Exercise objective :: Pull out all lines from the listing below in which the word "down" appears.

Extracted material ::
Start of Block
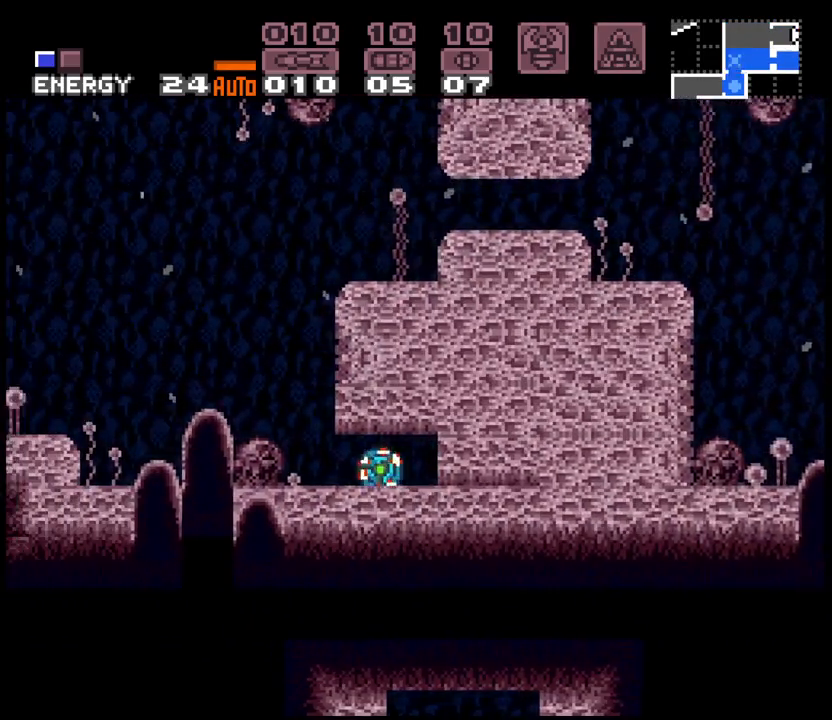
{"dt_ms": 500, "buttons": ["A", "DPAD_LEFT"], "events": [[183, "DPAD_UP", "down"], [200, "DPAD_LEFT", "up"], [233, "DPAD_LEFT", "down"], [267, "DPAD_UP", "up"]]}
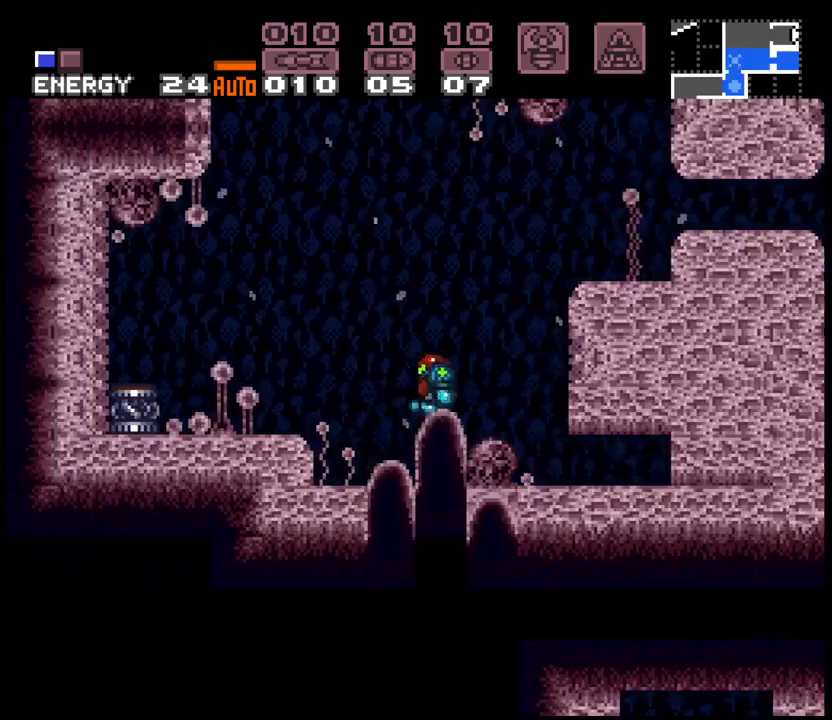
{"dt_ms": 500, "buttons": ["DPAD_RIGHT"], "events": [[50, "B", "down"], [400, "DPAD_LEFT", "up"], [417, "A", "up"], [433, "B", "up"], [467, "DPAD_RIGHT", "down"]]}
End of Block
Start of Block
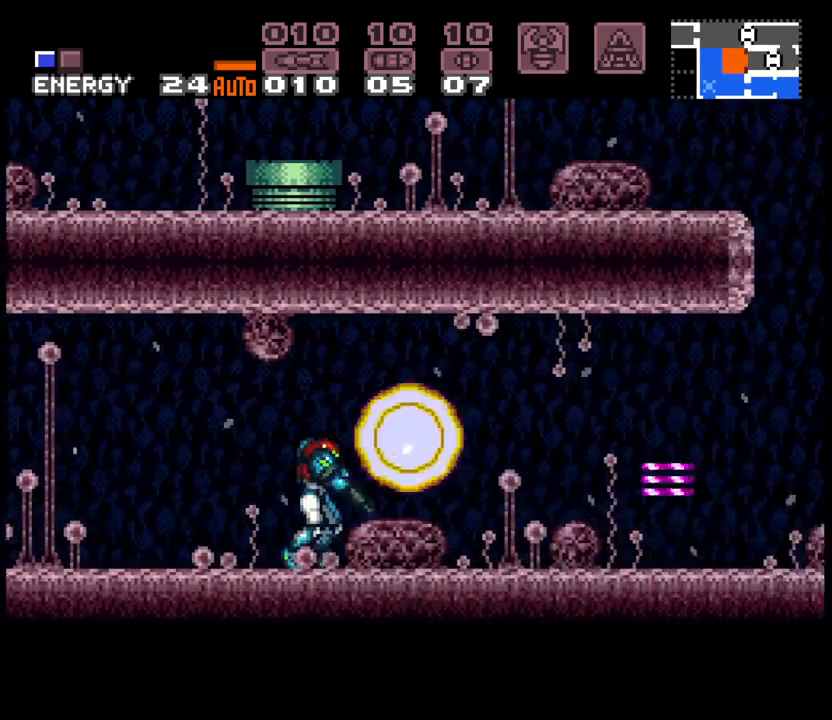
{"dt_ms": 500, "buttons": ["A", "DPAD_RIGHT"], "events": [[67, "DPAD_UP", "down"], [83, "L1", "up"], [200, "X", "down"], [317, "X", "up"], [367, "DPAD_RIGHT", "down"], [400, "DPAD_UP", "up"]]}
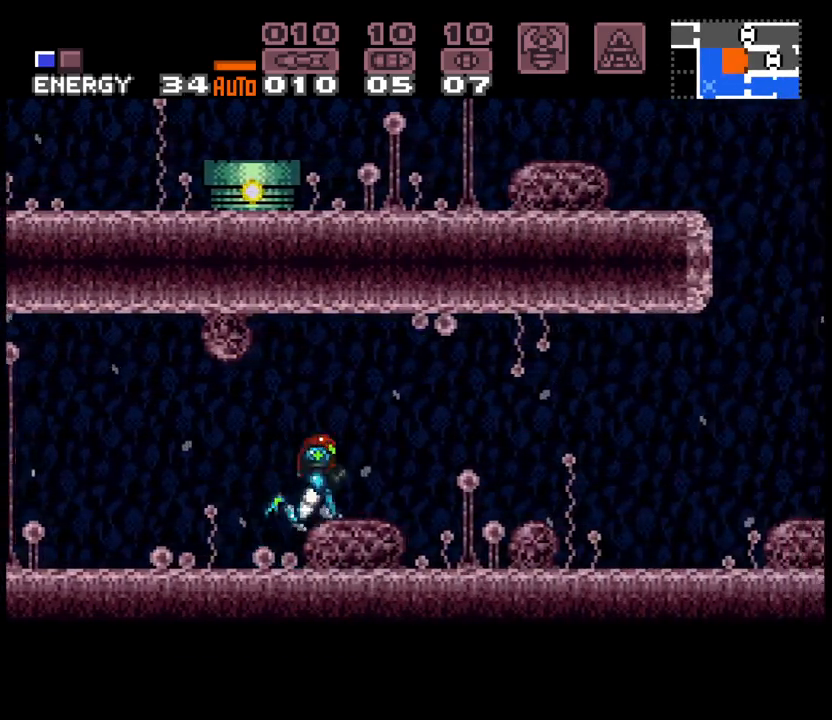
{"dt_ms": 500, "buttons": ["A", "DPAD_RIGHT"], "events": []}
End of Block
Expected answer ::
{"dt_ms": 500, "buttons": ["A", "DPAD_LEFT"], "events": [[183, "DPAD_UP", "down"], [200, "DPAD_LEFT", "up"], [233, "DPAD_LEFT", "down"], [267, "DPAD_UP", "up"]]}
{"dt_ms": 500, "buttons": ["DPAD_RIGHT"], "events": [[50, "B", "down"], [400, "DPAD_LEFT", "up"], [417, "A", "up"], [433, "B", "up"], [467, "DPAD_RIGHT", "down"]]}
{"dt_ms": 500, "buttons": ["A", "DPAD_RIGHT"], "events": [[67, "DPAD_UP", "down"], [83, "L1", "up"], [200, "X", "down"], [317, "X", "up"], [367, "DPAD_RIGHT", "down"], [400, "DPAD_UP", "up"]]}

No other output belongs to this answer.